* _HOW TO COMPLETE THIS TASK_
Wherever a picture sits, omit it. Output the rest of the listing exactly.

* _EXERCISE DATA_
■ ■ ■ ■ ■

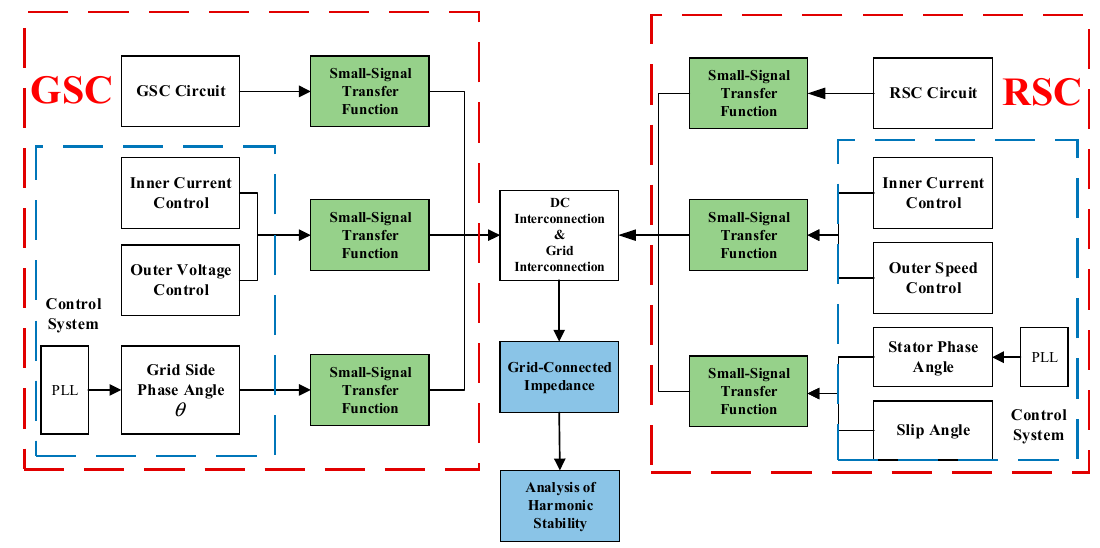
Figure 1. The logic path of modeling and analysis procedures in this paper. Both rotor side convertor (RSC) and grid side convertor (GSC) models can be divided into two parts: the main circuit module and the control module with PLL.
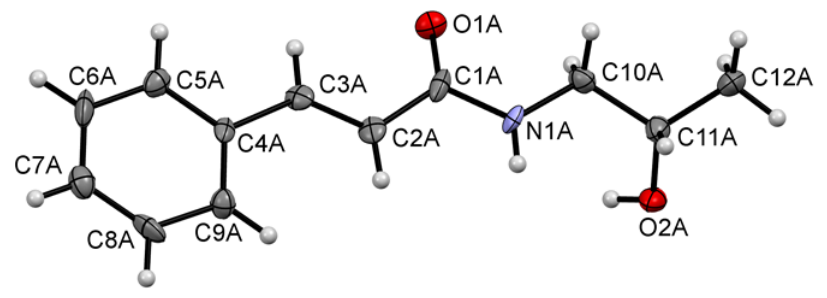
Figure 4. The molecular structure of molecule A showing the atom numbering scheme. Displacement ellipsoids are drawn at the 50% probability level.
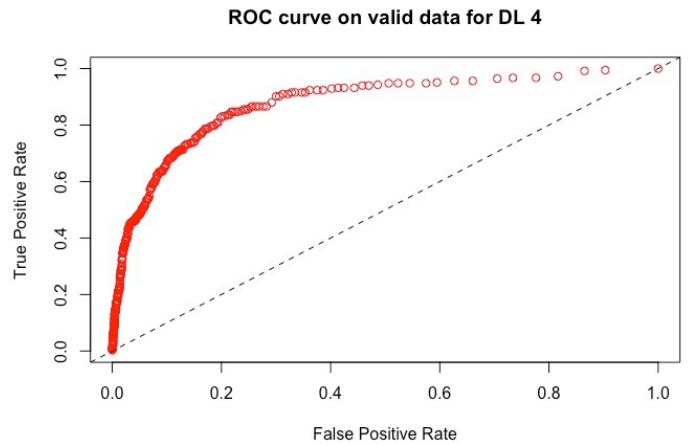
Figure 2. ROC curve for the model D4 using 181 variables using the validation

■ ■ ■ ■ ■

* _EXERCISE RESPONSE_
Figure 1. The logic path of modeling and analysis procedures in this paper. Both rotor side convertor (RSC) and grid side convertor (GSC) models can be divided into two parts: the main circuit module and the control module with PLL.
Figure 4. The molecular structure of molecule A showing the atom numbering scheme. Displacement ellipsoids are drawn at the 50% probability level.
Figure 2. ROC curve for the model D4 using 181 variables using the validation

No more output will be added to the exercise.